“In a remote area of Nepal, an eight-year-old boy is carried into a tiny hospital by his grandparents. The boy has fallen from a height and sustained a complex fracture in his elbow. Treating the injury will require resetting and stabilizing bones, but this involves a specialized surgery and medical hardware not available to the only doctor in the area, whose hospital is hours away from the nearest city or specialist. Worse yet, the boy’s circulation has been impeded by the fracture, and without treatment, he will lose the use of his hand and forearm.
The doctor does what he can to set the bones and stabilize them, which he does by sedating the boy himself (there are no anesthesiologists where he works), setting the bones, and stabilizing the fracture with metal wiring, all while taking direction from an open textbook.
Incredibly, the surgery is a success.
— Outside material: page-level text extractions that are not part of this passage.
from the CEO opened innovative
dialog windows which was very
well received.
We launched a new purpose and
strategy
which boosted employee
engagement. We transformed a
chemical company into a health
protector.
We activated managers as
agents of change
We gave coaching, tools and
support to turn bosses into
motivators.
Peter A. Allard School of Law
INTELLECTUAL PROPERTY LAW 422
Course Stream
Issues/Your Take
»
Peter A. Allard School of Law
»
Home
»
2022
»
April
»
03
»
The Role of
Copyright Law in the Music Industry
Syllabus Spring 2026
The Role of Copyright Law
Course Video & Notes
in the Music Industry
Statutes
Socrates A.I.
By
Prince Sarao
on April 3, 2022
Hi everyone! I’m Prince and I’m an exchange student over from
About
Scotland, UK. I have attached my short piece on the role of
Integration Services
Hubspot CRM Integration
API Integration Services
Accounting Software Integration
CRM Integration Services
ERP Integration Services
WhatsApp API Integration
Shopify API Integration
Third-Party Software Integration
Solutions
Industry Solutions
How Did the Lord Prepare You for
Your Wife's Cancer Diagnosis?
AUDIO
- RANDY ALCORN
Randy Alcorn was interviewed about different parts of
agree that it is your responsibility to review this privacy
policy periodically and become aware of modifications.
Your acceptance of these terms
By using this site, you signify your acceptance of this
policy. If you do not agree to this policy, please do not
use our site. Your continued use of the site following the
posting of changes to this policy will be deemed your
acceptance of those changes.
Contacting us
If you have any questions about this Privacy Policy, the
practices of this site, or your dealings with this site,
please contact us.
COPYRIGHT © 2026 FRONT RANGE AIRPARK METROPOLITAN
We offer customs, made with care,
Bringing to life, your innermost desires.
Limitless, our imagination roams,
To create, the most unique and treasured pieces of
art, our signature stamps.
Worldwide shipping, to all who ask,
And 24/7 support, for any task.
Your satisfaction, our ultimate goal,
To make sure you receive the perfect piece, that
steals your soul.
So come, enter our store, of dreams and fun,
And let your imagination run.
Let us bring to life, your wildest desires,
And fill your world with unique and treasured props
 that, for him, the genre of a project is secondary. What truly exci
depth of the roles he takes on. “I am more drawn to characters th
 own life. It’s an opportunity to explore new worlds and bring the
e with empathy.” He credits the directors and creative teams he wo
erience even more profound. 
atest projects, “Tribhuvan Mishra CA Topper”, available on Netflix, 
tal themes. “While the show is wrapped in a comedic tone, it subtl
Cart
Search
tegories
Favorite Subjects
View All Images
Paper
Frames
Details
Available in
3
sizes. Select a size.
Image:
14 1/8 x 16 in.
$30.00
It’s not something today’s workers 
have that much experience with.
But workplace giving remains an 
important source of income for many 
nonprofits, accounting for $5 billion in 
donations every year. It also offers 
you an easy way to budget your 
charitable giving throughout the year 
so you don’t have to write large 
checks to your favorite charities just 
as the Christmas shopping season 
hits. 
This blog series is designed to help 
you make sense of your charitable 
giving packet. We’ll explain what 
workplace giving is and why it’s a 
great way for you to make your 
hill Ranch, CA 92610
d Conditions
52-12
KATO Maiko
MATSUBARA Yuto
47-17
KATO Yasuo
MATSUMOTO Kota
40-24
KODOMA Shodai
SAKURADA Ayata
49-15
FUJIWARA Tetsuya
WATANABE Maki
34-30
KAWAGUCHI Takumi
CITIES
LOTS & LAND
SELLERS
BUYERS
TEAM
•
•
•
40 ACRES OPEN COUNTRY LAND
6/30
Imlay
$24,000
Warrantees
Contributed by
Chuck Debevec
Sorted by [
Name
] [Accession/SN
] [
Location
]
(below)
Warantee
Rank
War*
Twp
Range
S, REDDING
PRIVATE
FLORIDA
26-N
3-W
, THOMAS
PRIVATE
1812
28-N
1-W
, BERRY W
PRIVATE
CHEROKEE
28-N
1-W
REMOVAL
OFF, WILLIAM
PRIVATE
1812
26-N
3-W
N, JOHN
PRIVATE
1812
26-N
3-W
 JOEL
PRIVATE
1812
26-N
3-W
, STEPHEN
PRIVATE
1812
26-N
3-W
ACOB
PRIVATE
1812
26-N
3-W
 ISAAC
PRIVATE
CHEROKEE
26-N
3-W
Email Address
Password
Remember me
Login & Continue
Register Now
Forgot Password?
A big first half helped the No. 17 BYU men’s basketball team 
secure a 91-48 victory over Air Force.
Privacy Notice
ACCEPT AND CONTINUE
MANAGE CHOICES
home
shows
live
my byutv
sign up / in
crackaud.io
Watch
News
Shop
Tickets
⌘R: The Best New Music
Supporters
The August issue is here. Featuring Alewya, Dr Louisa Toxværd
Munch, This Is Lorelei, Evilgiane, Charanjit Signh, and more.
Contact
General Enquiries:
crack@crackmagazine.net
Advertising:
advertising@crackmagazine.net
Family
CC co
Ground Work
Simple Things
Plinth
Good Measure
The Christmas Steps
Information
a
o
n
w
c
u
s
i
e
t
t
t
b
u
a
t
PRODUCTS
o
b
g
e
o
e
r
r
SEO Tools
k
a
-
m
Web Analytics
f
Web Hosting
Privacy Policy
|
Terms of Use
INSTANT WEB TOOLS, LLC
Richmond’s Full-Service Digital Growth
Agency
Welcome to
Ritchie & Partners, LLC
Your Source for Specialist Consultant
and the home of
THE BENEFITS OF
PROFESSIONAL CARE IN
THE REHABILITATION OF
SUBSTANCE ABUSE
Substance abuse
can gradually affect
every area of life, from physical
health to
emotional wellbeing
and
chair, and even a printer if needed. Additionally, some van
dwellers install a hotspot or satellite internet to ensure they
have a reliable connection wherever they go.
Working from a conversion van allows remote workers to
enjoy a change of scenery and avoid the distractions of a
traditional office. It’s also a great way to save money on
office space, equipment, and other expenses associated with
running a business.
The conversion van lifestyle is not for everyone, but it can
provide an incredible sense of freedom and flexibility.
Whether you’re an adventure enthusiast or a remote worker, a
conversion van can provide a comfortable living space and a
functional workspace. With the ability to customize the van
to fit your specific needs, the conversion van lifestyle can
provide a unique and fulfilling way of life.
The boy will make a full recovery.
A week after the operation, Professor Karl Stobbe at McMaster University looks over post-operation x-rays from the case. Glancing over his shoulder, his colleague, an orthopedic surgeon, remarks, “That’s honestly as good a job as I could’ve done.”
It’s an incredible feat of medical resilience and resourcefulness that Stobbe says he has witnessed many times. For the past three years, Stobbe has been working with Nepal’s Patan Academy of Health Sciences to build the country’s capacity to train doctors for practice in rural areas, an effort that will have an enormous impact on the wellbeing of those living in these areas.”